When I arrived at BC I was especially impressed with the facility — its location on the bluff, its vastness, and the immense football stadium that made quite a statement for a community college. I felt like I was at a four-year school, and I knew right away I would spend my career here in Bakersfield. I had the honor of teaching approximately 17,000 students before a series of spinal problems forced me into an early retirement this year.
Once I settled into my new position I began to realize that our venerable old campus had a host of infrastructure problems not far under the surface. I taught the majority of those 17,000 students in the Humanities Building. Indeed, Humanities 18, my classroom, was a disaster that got progressively worse as the years went on, to the point it began to impact our student’s ability to learn.
Every time it rained, for years, the north side of the classroom would pool up with water that leaked down through the windows. Buckets would appear throughout the building and some of the leaks would fill trash cans in a few hours. After several years of temporary fixes someone came up with the idea of screwing all the windows closed. They could no longer be opened. It stopped some of the moisture but left a room jam packed with 75 students and no way to let in a breeze.
Of course, like the rest of the building, water and alkalinity issues eroded the paint and then the walls of H-18 itself. Every summer there would be much digging and scraping and refurbishing, but it was sending good money after bad.
The original tiles on the floor, asbestos in nature, would frequently come loose until the floor was finally replaced a few years back. The desks in H18 date back to the 1950s, a time when American students were a bit more lithe, so to speak, and there were only two table style desks for plus-sized students.

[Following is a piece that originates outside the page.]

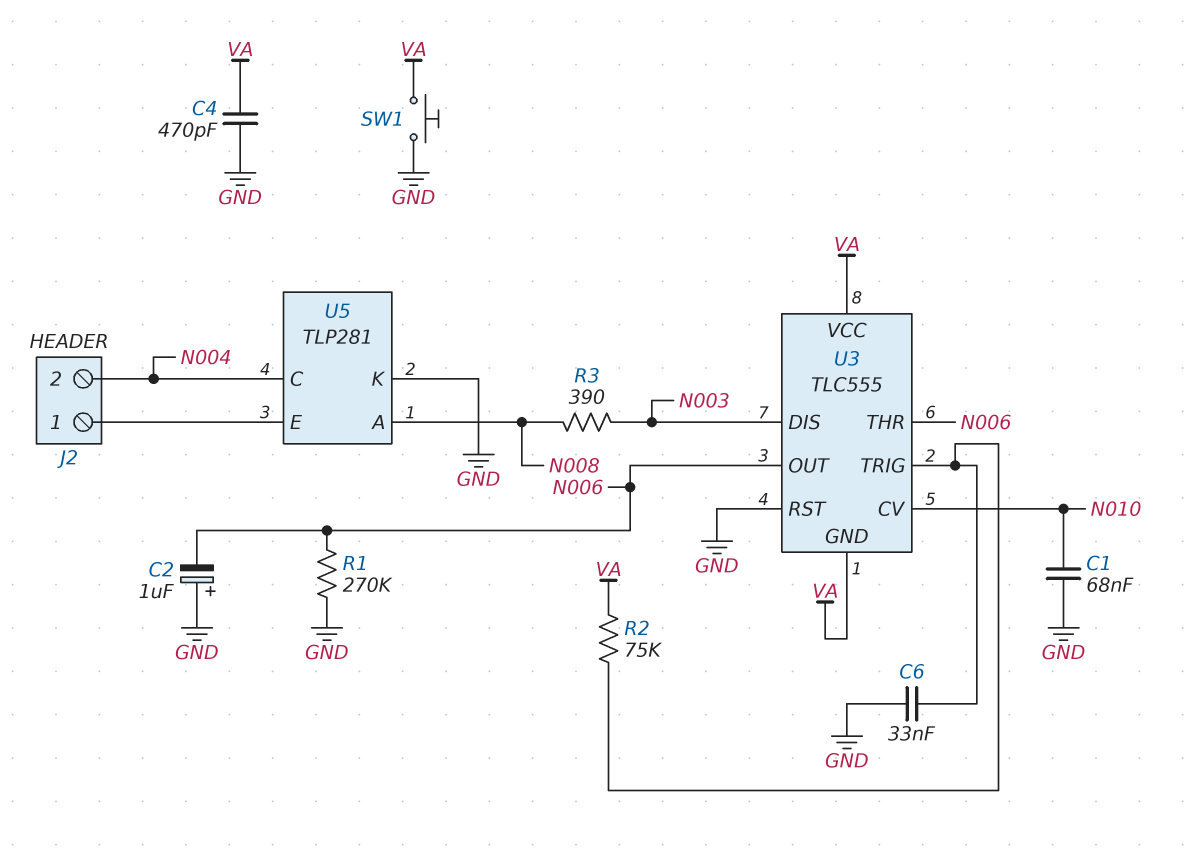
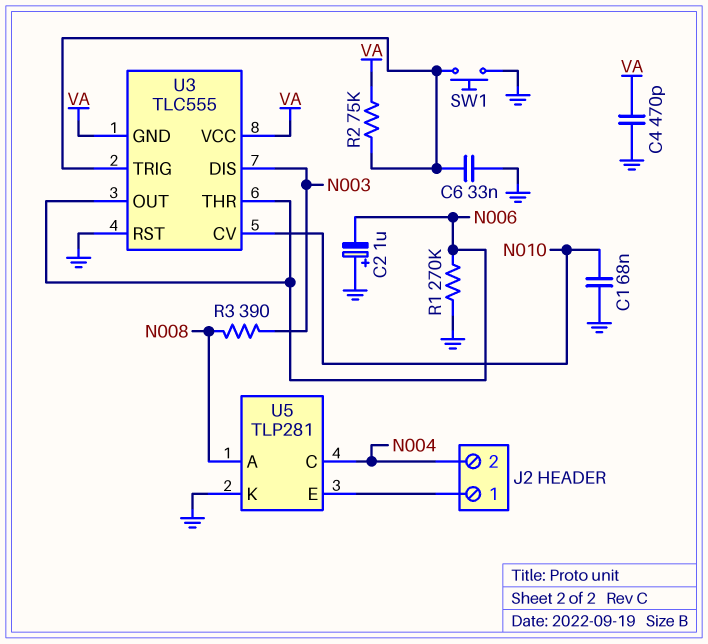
SW1: button (GND, VA) -> button (GND, U3/TRIG)

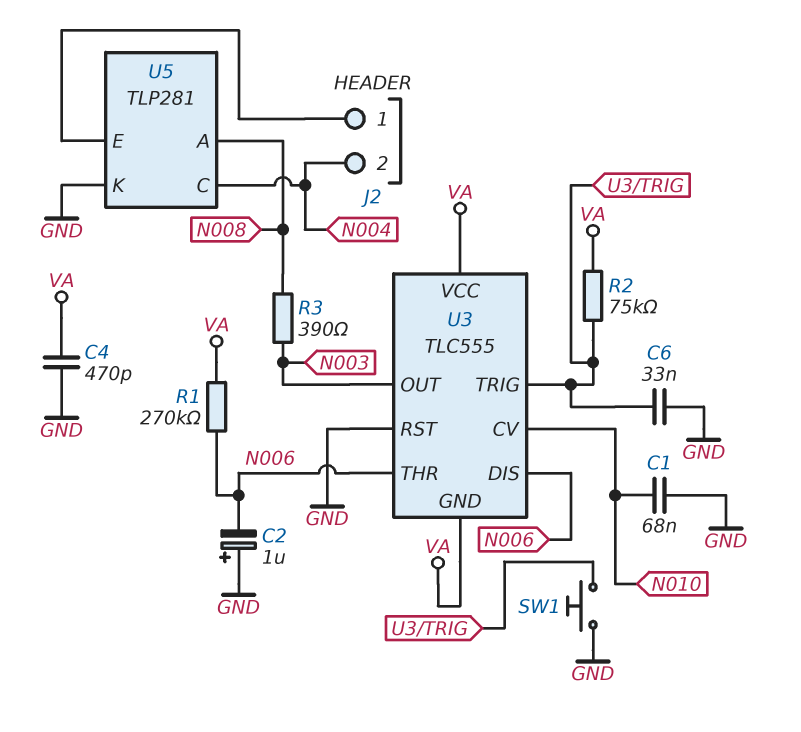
R1: 270k (GND, N006) -> 270k (N006, VA)
U3 pin DIS: N003 -> N006
U3 pin OUT: N006 -> N003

Many days were lost when the administration had to cancel classes due to a broken air conditioning system or a busted water main that rendered the toilets inoperative. We even had an audio-visual projector break loose from its mounting and nearly crush a professor while they were lecturing.
The Humanities Building is a symbol of the crumbling infrastructure of the United States. It is an infrastructure that was built over 60 years ago for fewer people being asked today to do more in times of budget scarcity. The maintenance staff, comprised mainly of older, highly competent employees who know all the tricks to keep the campus tied together with bailing wire and bubble gum do a heroic job, but what happens when they leave?

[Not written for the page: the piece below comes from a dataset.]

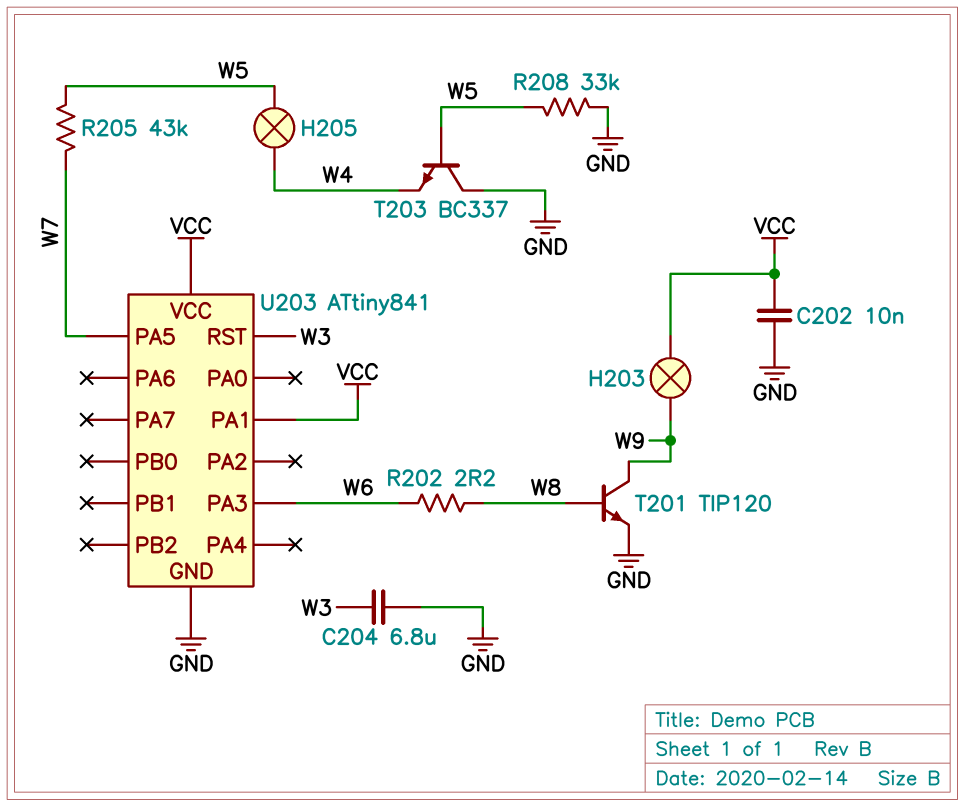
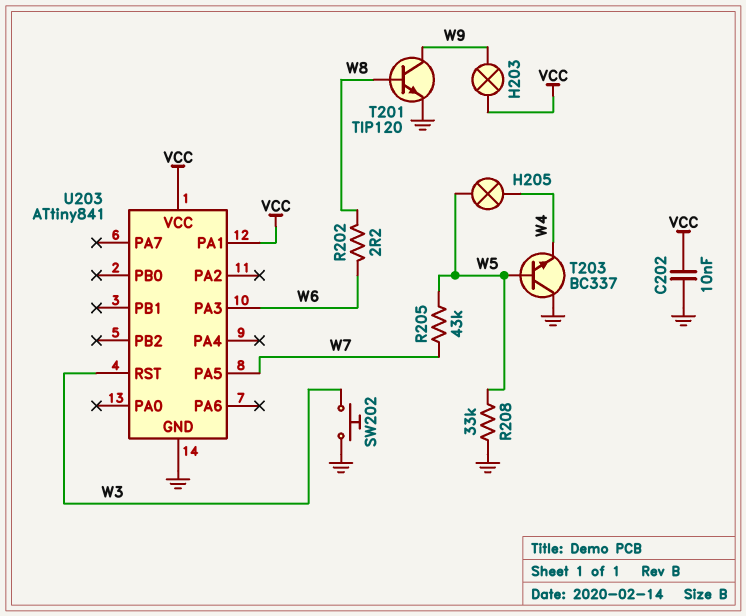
C204: 6.8uF (GND, W3) -> none
SW202: none -> button (GND, W3)

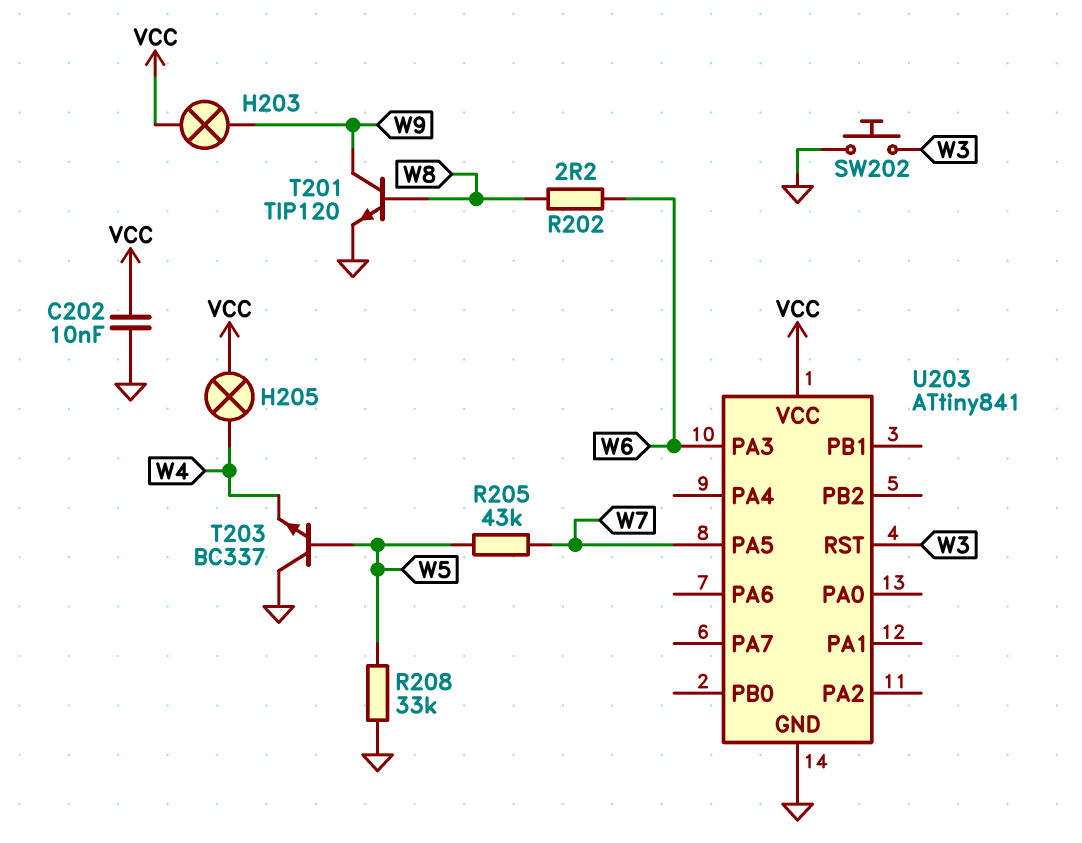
H205: lamp (W4, W5) -> lamp (VCC, W4)
U203 pin PA1: VCC -> none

I never cared I had to share a crappy office and use a shoddy desk, but I always felt like the students deserved a safer, more comfortable, and more uplifting campus infrastructure. I always felt that the elite of this county, if they had to work a single day in the Humanities Building at BC, would have demanded an upgrade a long time ago.
This November the voters of Kern County will have the opportunity to correct these shortfalls and provide our citizens with the college they deserve.
In the recent past the voters of Kern County have rejected bond issues for the intellectual upgrading of our community. Having friends who are some of the largest taxpayers in Kern County, I understand the frustration the business community has with government. They know government is necessary, and that community colleges are a great investment, but there are always concerns about waste and extravagance and inefficiency.
The Kern Community College District is one of the most fiscally prudent districts in the state.
Under the leadership of Chancellor Sandra Serrano and Vice-Chancellor Tom Burke, our local community colleges did not shut down summer school or fire a bunch of new and energized professors during the Great Recession. KCCD’s fiscal conservatism and large cash reserve allowed KCCD to persevere while others across the state folded and frayed.
Bakersfield College, under the guidance of perpetual motion machine Sonya Christian, is poised to become one of the most effective, innovative community colleges in the world.
Please help Dr. Christian and the outstanding staff and students of Bakersfield College reach a new level of excellence by surrounding them with a functional, safe, and uplifting environment by voting yes on Measure J in November.